# New Kernel painfully slow and has strange error

## codejnki

I've just compiled a new kernel and it sits on the "Calculaing Module Dependancies" on bootup for what seems close to 5 minuets.  From this point the whole system takes 15 minuets before I can log in.  This is by far the slowest I've ever seen the system.

Secondyly, when eth1 tries to connect via DHCP to my cable provider I get:

af_packet.oinsmod: netpf-17 failed DhcpStart:socket address family not supported by protocol.

I THINK one of my slowness problems may be due to the fact that my processer says it's part of the "Covington" class of P2 chips and I compiled everything with -686 optimizations.  This processer is a p2-Celeron from about '98.  Could this have an effect on the overall preformance of my system?

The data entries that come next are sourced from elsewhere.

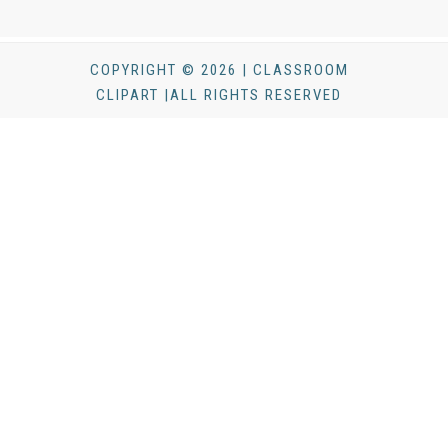
COPYRIGHT © 2026 | CLASSROOM
CLIPART |ALL RIGHTS RESERVED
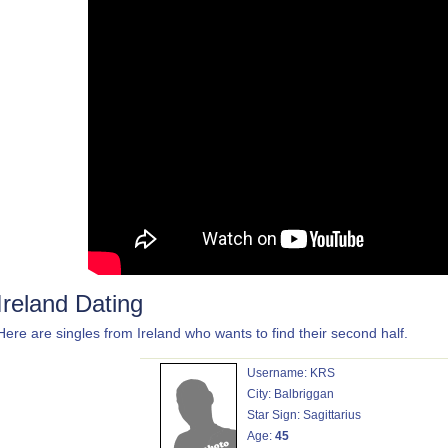
Ireland Dating
Here are singles from Ireland who wants to find their second half.
Username: KRS
City: Balbriggan
Star Sign: Sagittarius
Age:
45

Does anyone have any advice?

----------

## netster403

get an AMD processor ?  :Razz: 

----------

## codejnki

 *netster403 wrote:*   

> get an AMD processor ? 

 

That of course is painfully obvious.  Yet are you willing to front the cash needed to purchase said AMD system?

----------

## pjp

Does 'dmesg' have anything suspect?

----------

## sputnik1969

 *codejnki wrote:*   

> 
> 
> I THINK one of my slowness problems may be due to the fact that my processer says it's part of the "Covington" class of P2 chips and I compiled everything with -686 optimizations.  This processer is a p2-Celeron from about '98.  Could this have an effect on the overall preformance of my system?
> 
> Does anyone have any advice?

 

Covington-Models don't have 2nd Level Cache, so it is VERY slow, sometimes even slower that Pentium-MMX@200MHz

But i don't think that this is your problem. Maybe you are using a Gentoo-sources-2.4.19-r9 kernel.. If this is correct try to emerge r7, it seems that r9 have problems on some computers (My SIS735 with Duron don't likes it).

----------